É urgente aprender a pensar

Jorge Fiel
Jornal de Notícias, 2014.07.02

No liceu, passei sempre à rasquinha. À época, a aprovação a uma disciplina exigia um mínimo de 29 valores no somatório final das notas dos três períodos. Experimentei quase todas as variantes da equação, desde os clássicos 10-9-10 e 9-9-11 até modalidades mais acrobáticas como o 15-6-8, no 6.° ano (atual 10.°) de História, a área em que me licenciei. Algum 12 só no 3.° período para safar uma perigosa combinação 8-9 herdada dos dois primeiros períodos. Era um aluno medíocre e devo confessar que foi por obra e graça do 25 de Abril que concluí o liceu. No ano letivo 73/74, estava a repetir o 7.° ano, dependurado só pelo Alemão. A coisa não corria bem, pois estava mais preocupado com a luta contra a guerra colonial (e a favor do amor livre) do que com os ensinamentos do "Deutsche Sprachlehre fur Auslander". Valeu-me o MFA. Com medo que a saneassem, a professora cobriu com um imerecido 14 os dois 8 dos períodos anteriores.
Só comecei a ter boas notas na faculdade. A Nossa Sr.ª de Fátima está isenta de culpas neste milagre, que atribuo ao efeito conjugado das intensivas leituras feitas na adolescência e dos mil e um debates políticos em que me envolvi, que estimularam o pensamento e treinaram a minha capacidade de argumentação e de exposição de ideias - mas também ao ensino aberto e crítico proporcionado pela maioria dos professores que tive na Faculdade de Letras da Universidade do Porto.
As notas subiram porque, quando me sentava para fazer um exame escrito, com a duração de duas horas, reservava a primeira meia hora, às vezes até mais, para ler cuidadosamente as perguntas e traçar, no papel de rascunho, um esquema minucioso e detalhado das respostas. E escrevia-as a pensar sempre no cliente - no caso, o/a professor/a que tinha de ler o exame. Ou seja, fazia tudo para lhes facilitar o trabalho da correção.
Em vez de cair na tentação de despejar atabalhoadamente para o papel a matéria (na maior parte das vezes aprendida à pressa e colada com cuspo), usava uma caligrafia tão limpa como tipografia para evidenciar de forma clara e sintética os meus conhecimentos. A isto chama-se marketing. Estava orientado ao mercado. O esforço compensava.

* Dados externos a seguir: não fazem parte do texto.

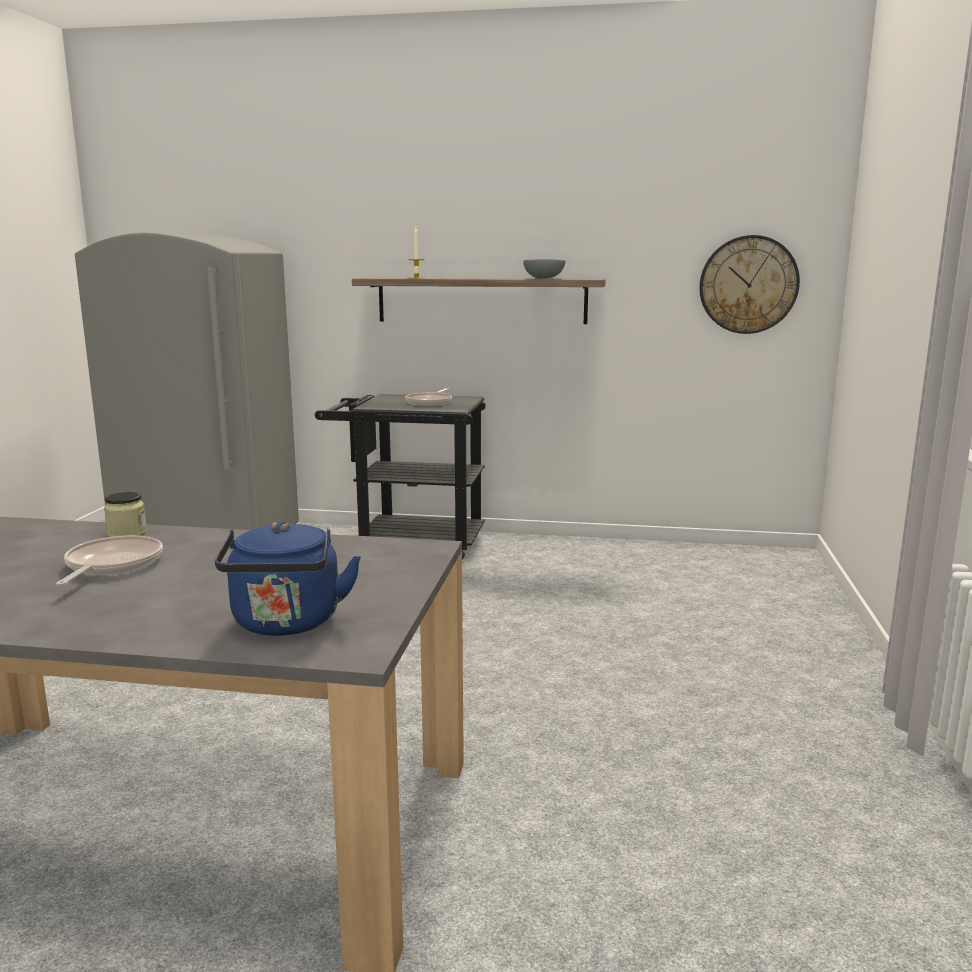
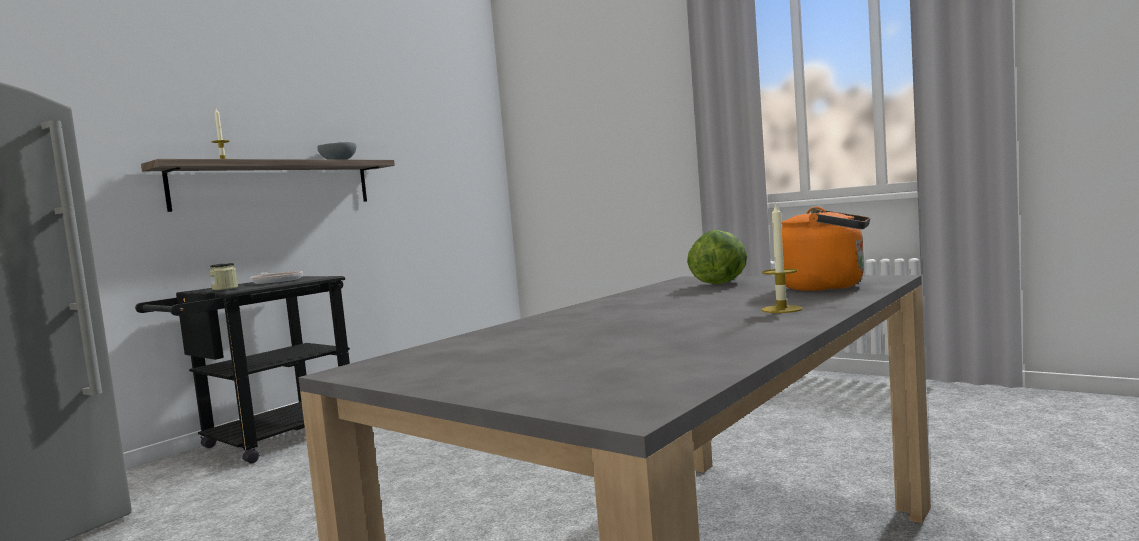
camera: 60 degrees left, 10 degrees down
(111, 565) = (629, 321): frying pan -> none
(126, 615) = (781, 309): none -> candle
(127, 533) = (523, 326): jar -> jar (225, 288)
(286, 624) = (827, 287): blue kettle -> orange kettle
(366, 568) = (720, 283): none -> lettuce
(748, 284) = (461, 167): wall clock -> none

O Mundo mudou muito desde o meu último exame na faculdade. Há 33 anos, nem os melhores escritores de ficção científica publicados na coleção Astronauta (Livros do Brasil) sonhavam com a Internet, o Google ou o Facebook. Mas há coisas que não mudaram. Não mudou a importância dos exames como ato de preparação para a vida real que é e será, sempre e cada vez mais, uma sucessão de exames exigentes. Não mudou aquilo que é tarefa mais urgente da escola, a saber, ensinar os alunos a pensar, estudar e trabalhar.
Na faculdade, aprendi coisas tão preciosas como a de usar a cabeça para pensar e descobrir como ser mais eficaz no estudo e no trabalho. É com estas preciosas ferramentas que me tenho desembrulhado na vida. E por maioria de razão, o que acabo de escrever é também válido para as áreas científicas, onde a quantidade de nova informação duplica de dois em dois anos, o que quer dizer que, num curso superior com quatro anos, metade da matéria que um estudante aprende no 1.° ano estará desatualizada quando ele chegar ao 3.°.